Dozens of students lined up outside Shell Elementary School in Hawthorne Monday afternoon, waiting for their turn to climb aboard what looks like an ordinary school bus.
But on the inside, it’s a science wonderland filled with lasers, a water cyclone and a levitating Ping-Pong ball . . .
Every activity disguises science education with irresistible, hands-on fun.
The science bus is a project by the Cultural Arts Coalition, a Gainesville-based nonprofit run by NKwanda Jah. Its mission: to make science less intimidating.

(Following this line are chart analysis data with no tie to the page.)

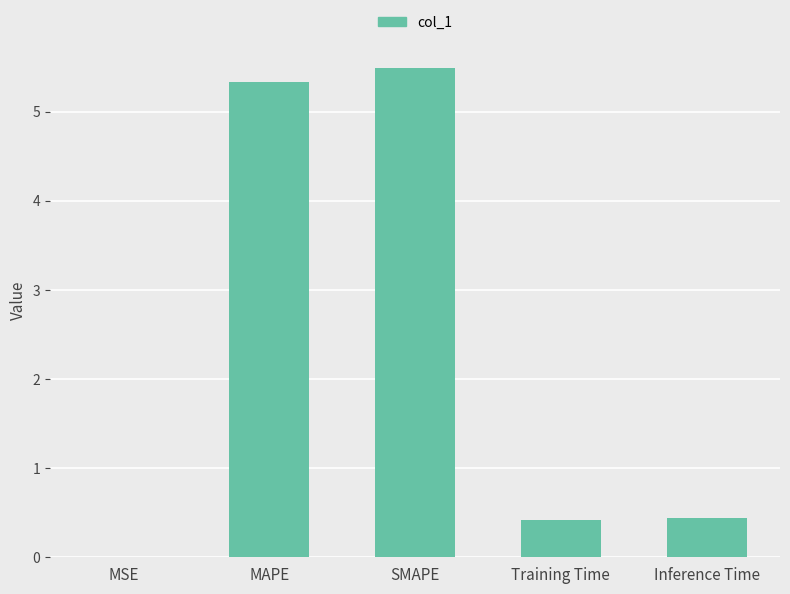

Approximately how many times larger is the value at MAPE compared to SMAPE?

1.0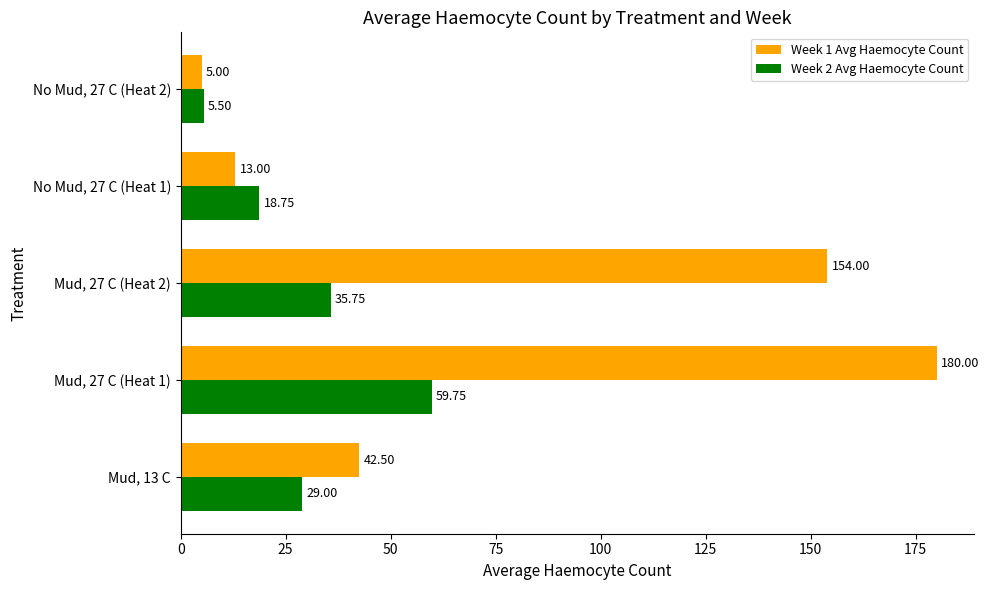

What is the sum of the Week 2 Avg Haemocyte Count values at Mud, 27 C (Heat 2) and No Mud, 27 C (Heat 1)?

54.5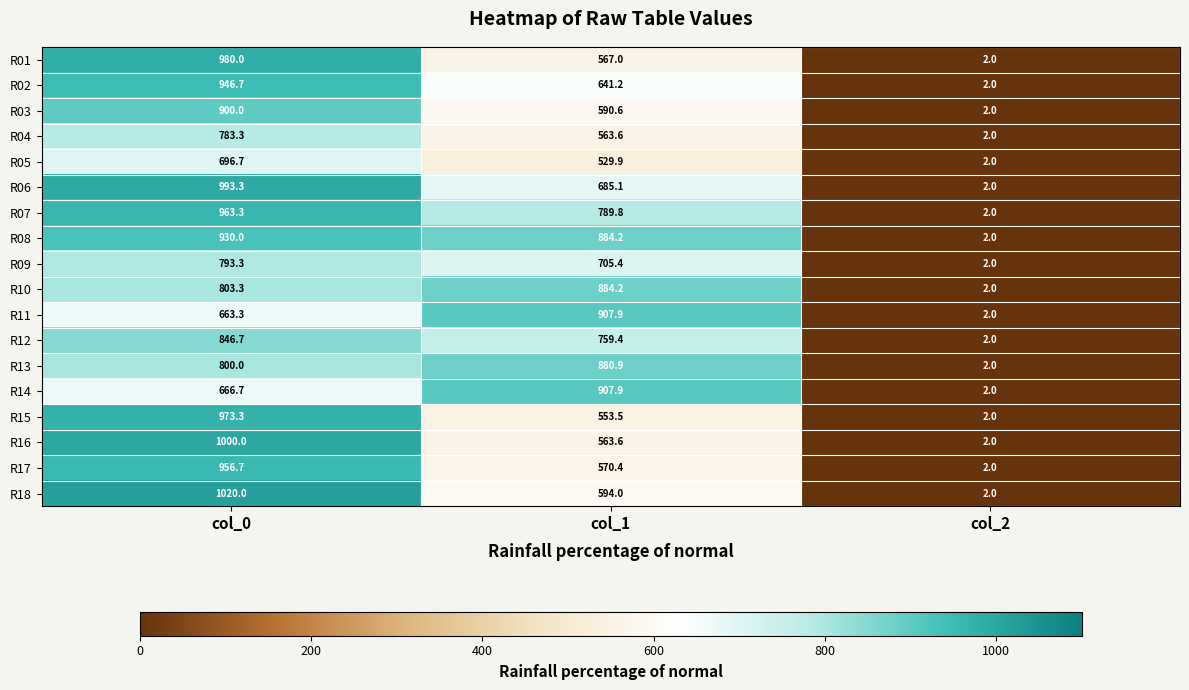

Is it true that R04 equals 563.6 at col_1?

True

“We want physics to be ‘Oh so what? I can do physics. Chemistry? Oh, I did chemistry in elementary school. That’s what we want them to leave with,” Jah said.
Jah says the bus has been critical to bringing the coalition to rural schools. While the pandemic has affected test scores everywhere, most rural schools, like Shell, were hit much harder than their urban counterparts.
According to the Florida Department of Education, only 15% of Shell fifth graders met grade expectations for science last year.
Assistant Principal Isabel Carter said that’s due in large part to the lack of internet access in the rural areas the school serves.
“Really, there aren’t satellites. So even if we were to provide them with laptops and things like that, they still couldn’t access it.”
During the pandemic, it’s also been much harder to do hands-on activities, like the ones the bus provides. These activities help kids fall in love with science, which may be the first step to turning those scores around.
“I haven’t done science,” one student said. “But I learned today that science is actually really, really, really fun.”